**Try it**
Please pick out every line in the items that contains the word "Узбекистана", and copy each of those lines in full.

----

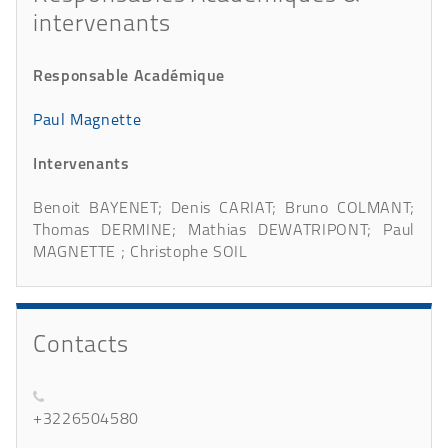
intervenants
Responsable Académique
Paul Magnette
Intervenants
Benoit BAYENET; Denis CARIAT; Bruno COLMANT;
Thomas DERMINE; Mathias DEWATRIPONT; Paul
MAGNETTE ; Christophe SOIL
Contacts
+3226504580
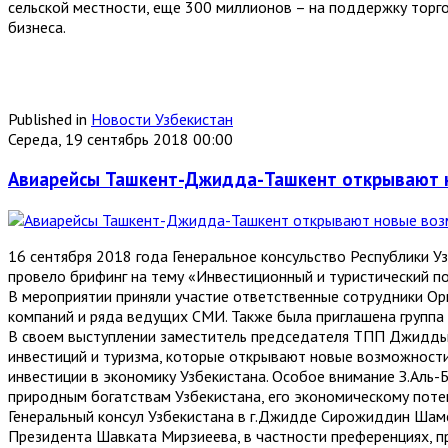
сельской местности, еще 300 миллионов – на поддержку торго
бизнеса.
Published in
Новости Узбекистан
Середа, 19 сентябрь 2018 00:00
Авиарейсы Ташкент-Джидда-Ташкент открывают н
16 сентября 2018 года Генеральное консульство Республики 
провело брифинг на тему «Инвестиционный и туристический по
В мероприятии приняли участие ответственные сотрудники Орг
компаний и ряда ведущих СМИ. Также была приглашена группа 
В своем выступлении заместитель председателя ТПП Джидды ш
инвестиций и туризма, которые открывают новые возможност
инвестиции в экономику Узбекистана. Особое внимание З.Аль-
природным богатствам Узбекистана, его экономическому поте
Генеральный консул Узбекистана в г.Джидде Сирожиддин Ша
Президента Шавката Мирзиеева, в частности преференциях, п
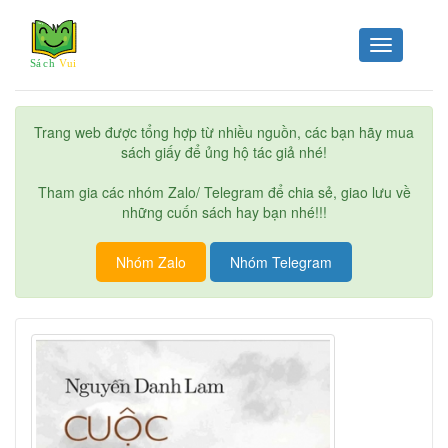
Toggle
navigation
Trang web được tổng hợp từ nhiều nguồn, các bạn hãy mua
sách giấy để ủng hộ tác giả nhé!
Tham gia các nhóm Zalo/ Telegram để chia sẻ, giao lưu về
những cuốn sách hay bạn nhé!!!
Nhóm Zalo
Nhóm Telegram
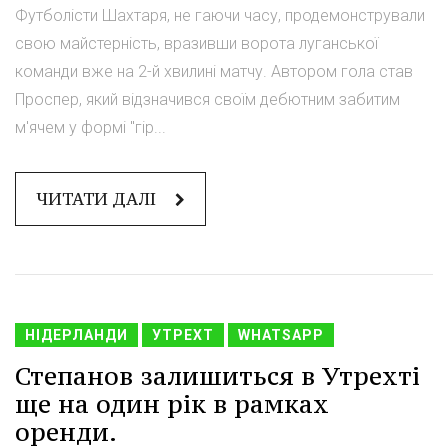
Футболісти Шахтаря, не гаючи часу, продемонстрували
свою майстерність, вразивши ворота луганської
команди вже на 2-й хвилині матчу. Автором гола став
Проспер, який відзначився своїм дебютним забитим
м'ячем у формі "гір...
ЧИТАТИ ДАЛІ
НІДЕРЛАНДИ
УТРЕХТ
WHATSAPP
Степанов залишиться в Утрехті
ще на один рік в рамках
оренди.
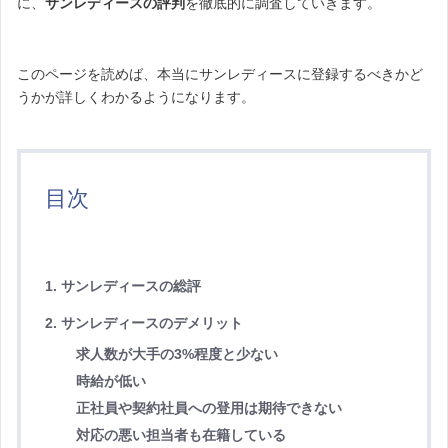
に、
サンレディースの評判
を徹底的に調査していきます。
このページを読めば、本当にサンレディースに登録するべきかど
うかが詳しくわかるようになります。
目次
1. サンレディースの総評
2. サンレディースのデメリット
求人数が大手の3%程度と少ない
時給が低い
正社員や契約社員への登用は期待できない
対応の悪い担当者も在籍している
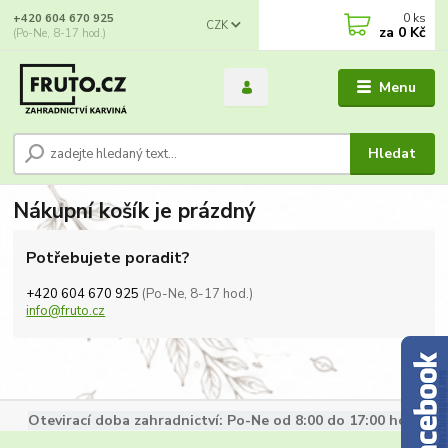
0
ks
+420 604 670 925
CZK
za
0 Kč
(Po-Ne, 8-17 hod.)
Menu
Hledat
Nákupní košík je prázdný
Potřebujete poradit?
+420 604 670 925
(Po-Ne, 8-17 hod.)
info@fruto.cz
Otevirací doba zahradnictví: Po-Ne od 8:00 do 17:00 hod.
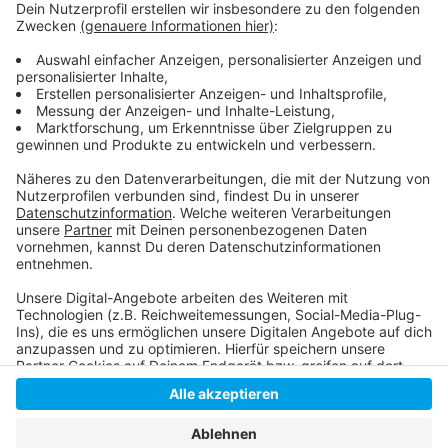
Anzeige
Homepage der Fortuna
Hier geht es zu unserer Fortuna-Sendung
Anzeige
Anzeige
Anzeige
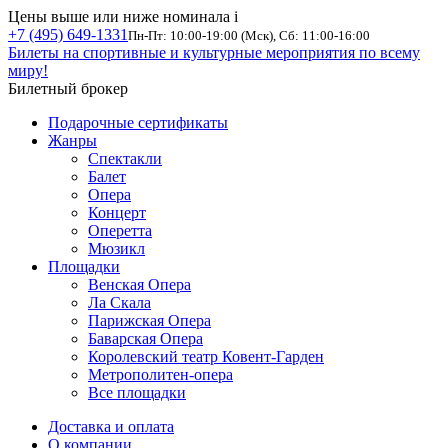
Цены выше или ниже номинала
i
+7 (495) 649-1331
Пн-Пт: 10:00-19:00 (Мск), Сб: 11:00-16:00
Билеты на спортивные и культурные мероприятия по всему
миру!
Билетный брокер
Подарочные сертификаты
Жанры
Спектакли
Балет
Опера
Концерт
Оперетта
Мюзикл
Площадки
Венская Опера
Ла Скала
Парижская Опера
Баварская Опера
Королевский театр Ковент-Гарден
Метрополитен-опера
Все площадки
Доставка и оплата
О компании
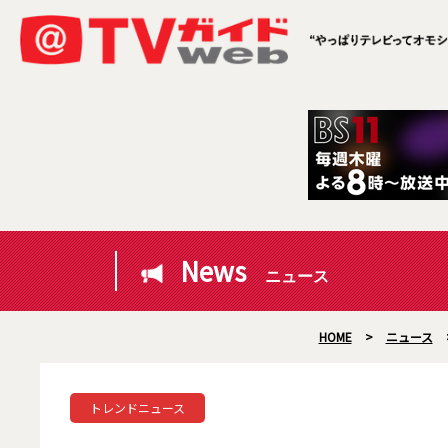
News
ニュース
HOME
>
ニュース
トレンドニュース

----

**Exercise response**
инвестиции в экономику Узбекистана. Особое внимание З.Аль-
природным богатствам Узбекистана, его экономическому поте
Генеральный консул Узбекистана в г.Джидде Сирожиддин Ша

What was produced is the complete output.